Start of MATERIAL SUPPLIED
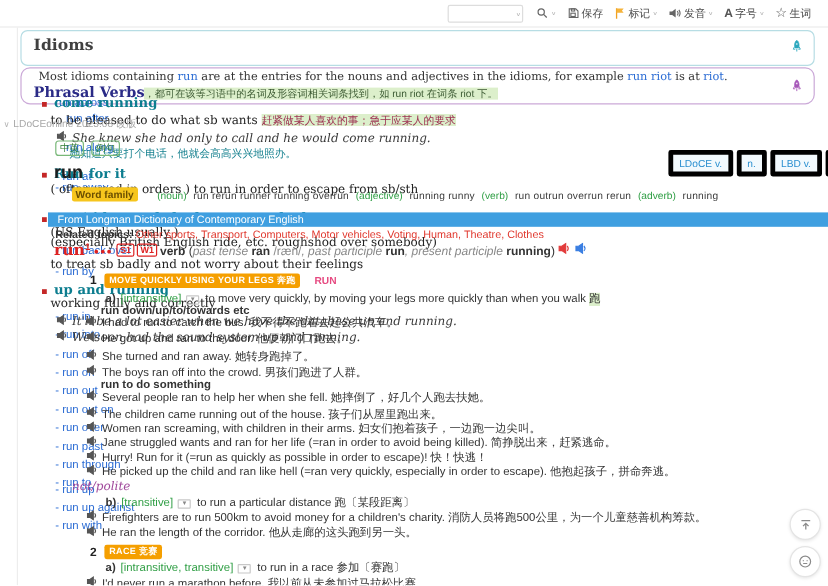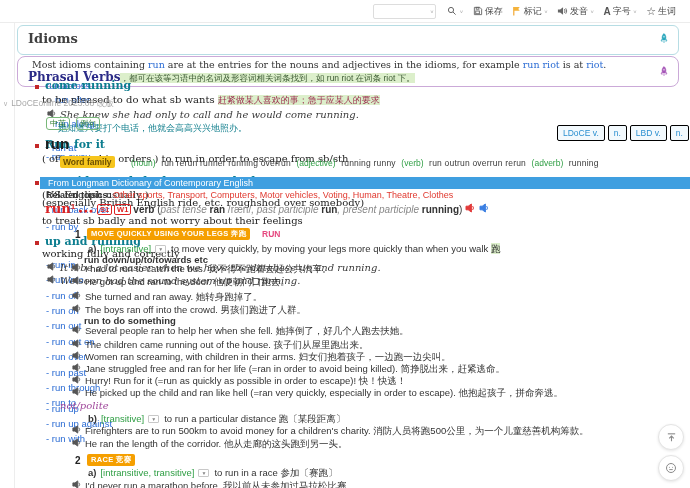"LDoCE v." .tab { border: 1px solid #000000 -> 4px solid #000000 }
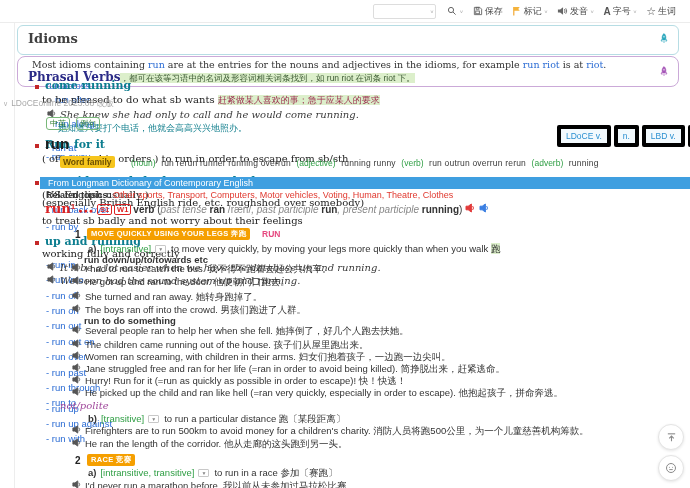"Jane struggled free and ran" span { text: free -> wants }
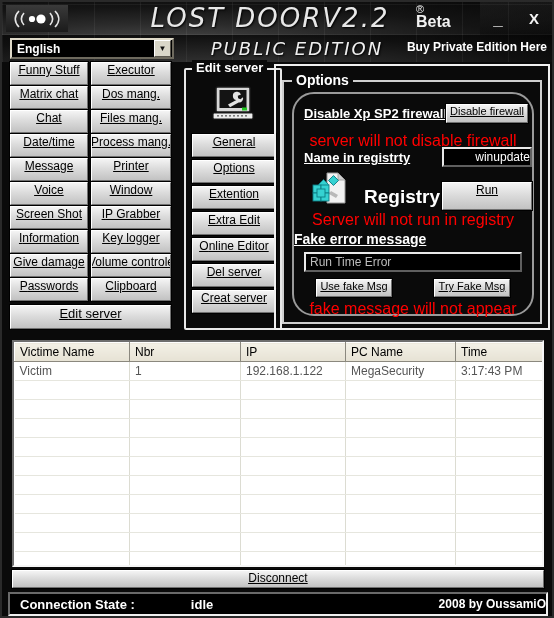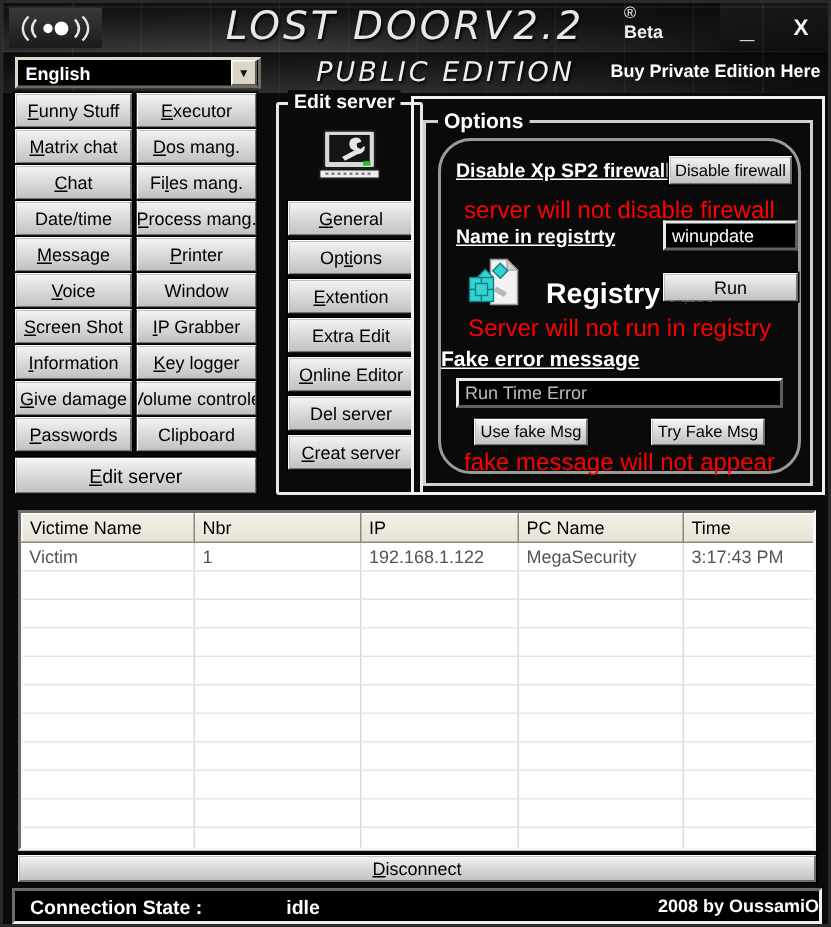"Beta" .beta-t { font-size: 12px -> 16px }
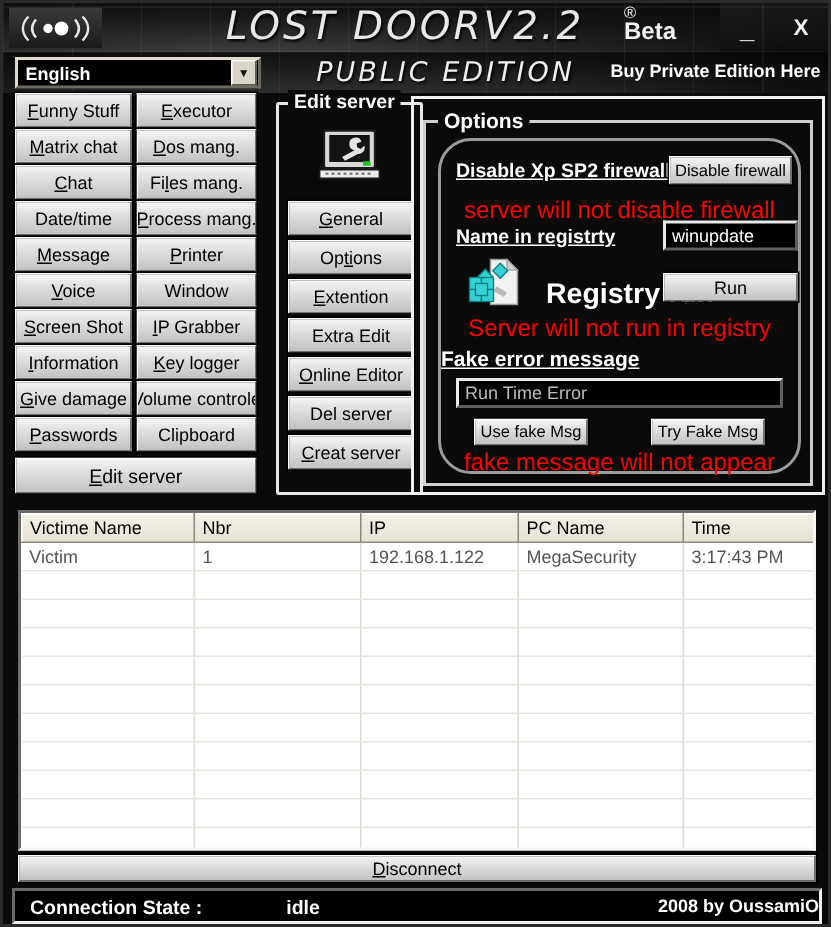"Funny Stuff" .btn { align-items: center -> flex-start; text-decoration: none -> underline }
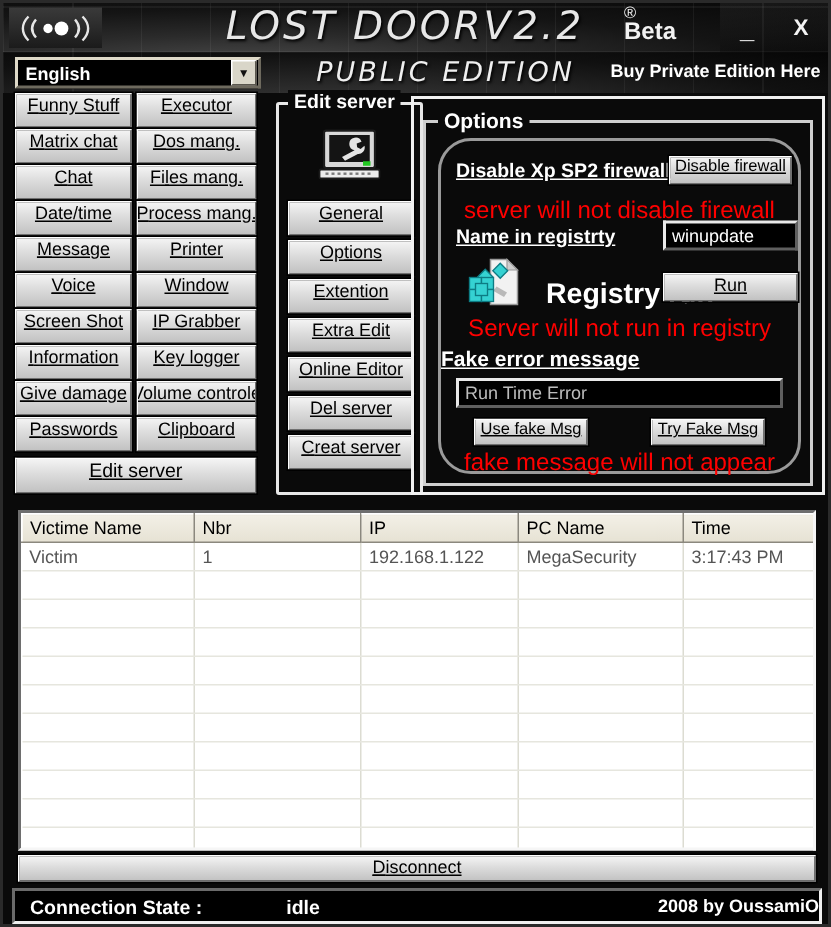"winupdate" div.blackfield { justify-content: none -> flex-end }
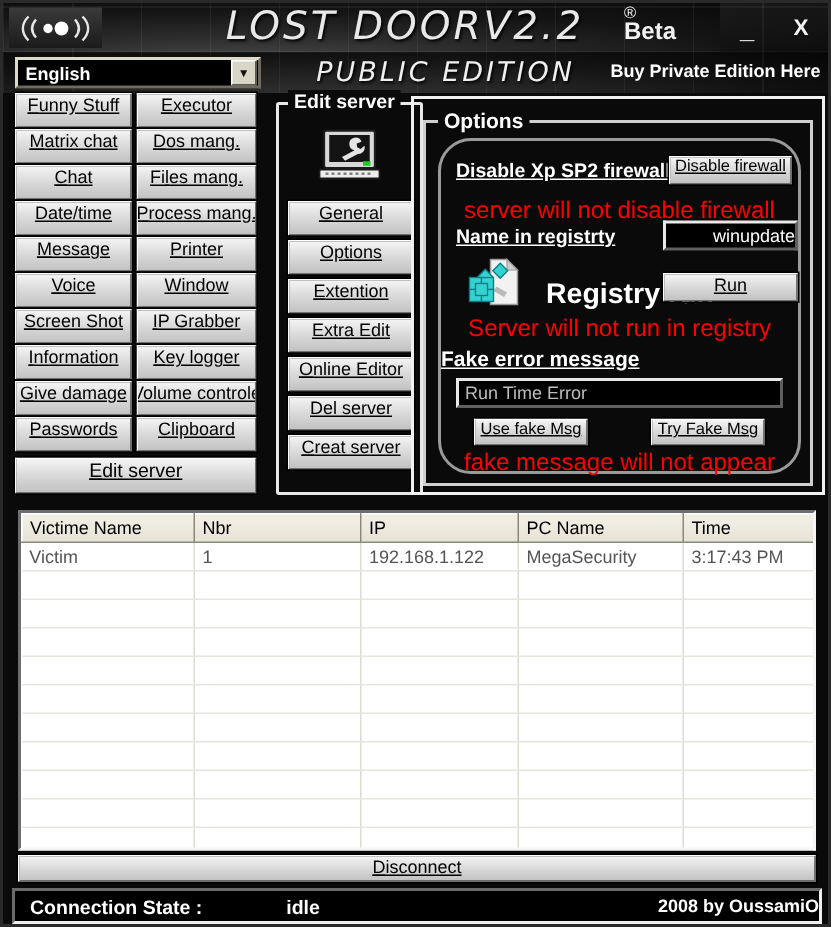"Run" div.btn { height: 19px -> 28px }
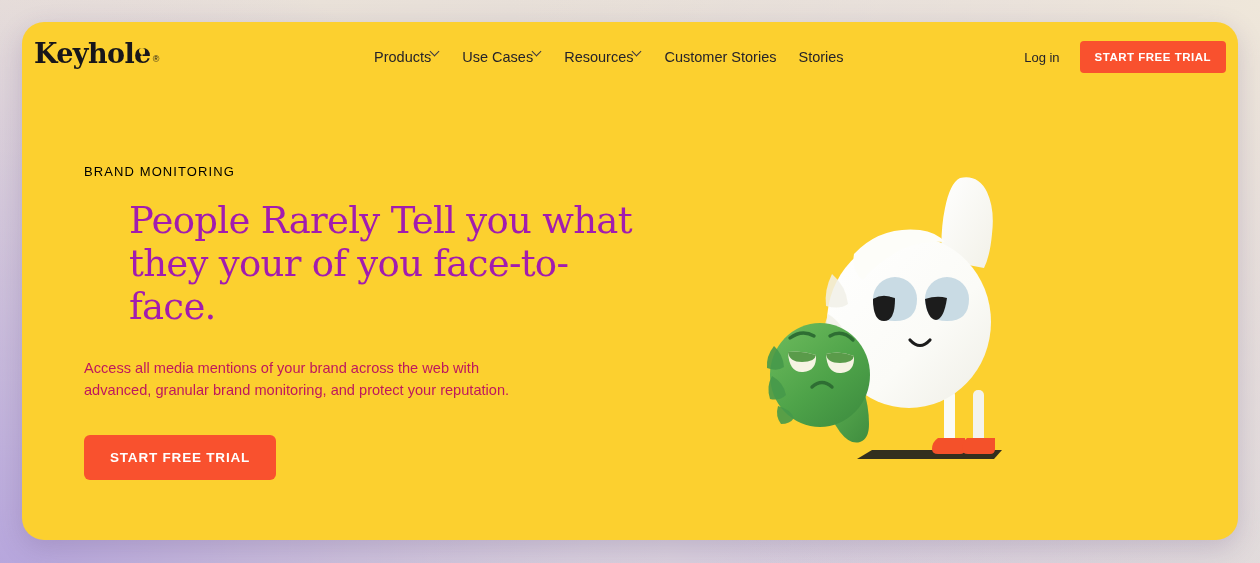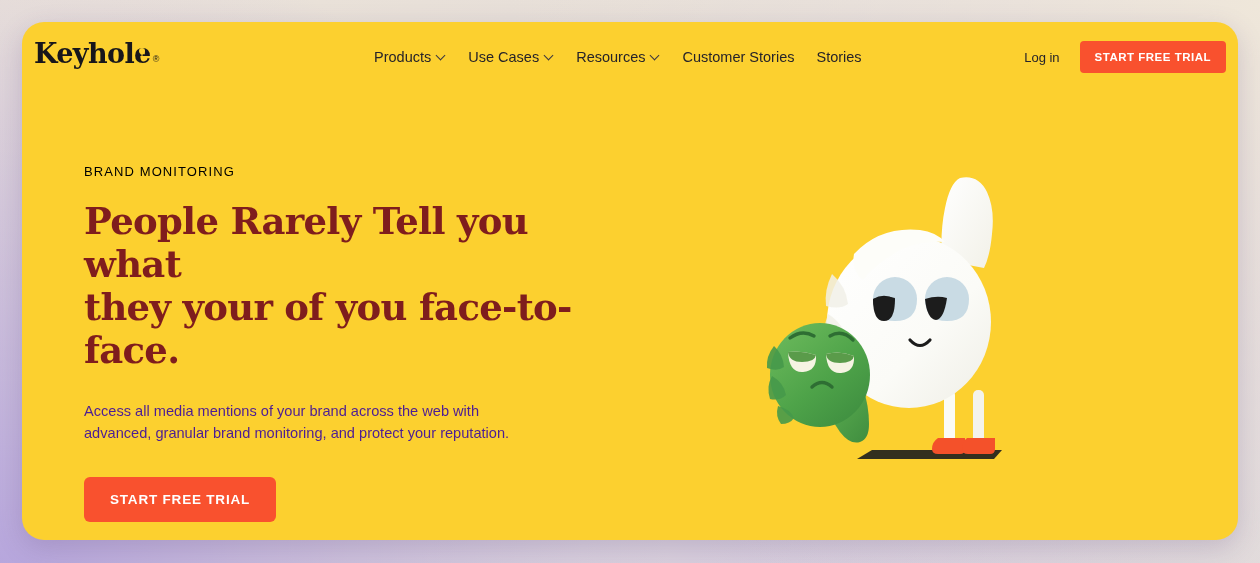"Products" .nav-item { align-items: center -> flex-start; gap: 6px -> none }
End of MATERIAL SUPPLIED
Copy the records exactly; no image should appear in the result.

→ **SOLUTION TO THIS TASK**:
"LDoCE v." .tab { border: 1px solid #000000 -> 4px solid #000000 }
"Jane struggled free and ran" span { text: free -> wants }
"Beta" .beta-t { font-size: 12px -> 16px }
"Funny Stuff" .btn { align-items: center -> flex-start; text-decoration: none -> underline }
"winupdate" div.blackfield { justify-content: none -> flex-end }
"Run" div.btn { height: 19px -> 28px }
"Products" .nav-item { align-items: center -> flex-start; gap: 6px -> none }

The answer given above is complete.